The Angiotensin AT1 receptor belongs to the GPCR superfamily and mediates several physiological actions of the vasoconstricting peptide Angiotensin II, among them regulation of blood pressure, electrolyte and water balance, thirst, hormone secretion, and renal function.
AT1 receptors are present in the human vasculature, lung, liver, brain, kidney, adrenal gland, skin, and endometrium. The AT1 receptor furthermore controls cellular growth, adhesion, migration, and intercellular matrix deposition, influencing chronic adaptive changes in vascular and cardiac growth, remodelling, repair, and atherosclerosis. On the other hand, the expression of AT1 receptors is altered by various pathophysiological conditions: renovascular hypertension, myocardial infarction, ventricular hypertrophy, and bilateral nephrectomy.
At the molecular level, AT1 receptors interact and signal with G proteins and β-arrestin. In addition, AT1 receptor communicates with growing numbers of AT1 receptor–interacting proteins including other GPCRs (heterodimer formation), being involved in a complex signalling network that has been the object of intense study in the last decades.

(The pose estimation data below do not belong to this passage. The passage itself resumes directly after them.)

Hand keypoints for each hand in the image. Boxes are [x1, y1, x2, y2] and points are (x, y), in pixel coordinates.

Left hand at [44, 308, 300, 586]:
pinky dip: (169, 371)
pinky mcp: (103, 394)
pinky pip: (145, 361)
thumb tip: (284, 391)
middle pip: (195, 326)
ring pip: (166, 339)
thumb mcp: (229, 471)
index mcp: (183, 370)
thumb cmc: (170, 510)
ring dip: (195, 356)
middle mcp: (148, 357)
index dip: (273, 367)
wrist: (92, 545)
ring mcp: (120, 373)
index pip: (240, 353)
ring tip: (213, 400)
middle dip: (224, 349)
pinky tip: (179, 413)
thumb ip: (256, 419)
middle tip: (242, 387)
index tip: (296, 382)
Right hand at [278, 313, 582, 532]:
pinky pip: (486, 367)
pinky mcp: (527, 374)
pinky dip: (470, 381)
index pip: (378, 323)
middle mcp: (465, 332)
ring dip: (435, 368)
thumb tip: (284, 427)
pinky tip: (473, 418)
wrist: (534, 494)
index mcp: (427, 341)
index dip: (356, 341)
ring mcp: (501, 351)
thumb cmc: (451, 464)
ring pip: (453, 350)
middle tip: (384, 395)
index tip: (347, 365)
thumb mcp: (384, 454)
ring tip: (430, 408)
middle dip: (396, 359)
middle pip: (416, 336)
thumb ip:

However, further research is desired regarding the physiological and pathophysiological roles of AT1 receptor and its signalling pathways. For carrying out those studies it is key to count on adequate research tools, like the two new fluorescent ligands exclusively developed by Celtarys Research. CELT-145 and CELT-252 are highly potent and selective fluorescent antagonists for AT1 receptor, with Ki of 160nM and 39 nM, respectively.
They allow to perform qualitative and quantitative fluorescence-based assays such as confocal microscopy, high-content screening and Fluorescence Polarization.
Moreover, their two different excitation/emission wavelengths -at 646/662 and 560/571 respectively- make our probes suitable for different equipment and multiplex settings.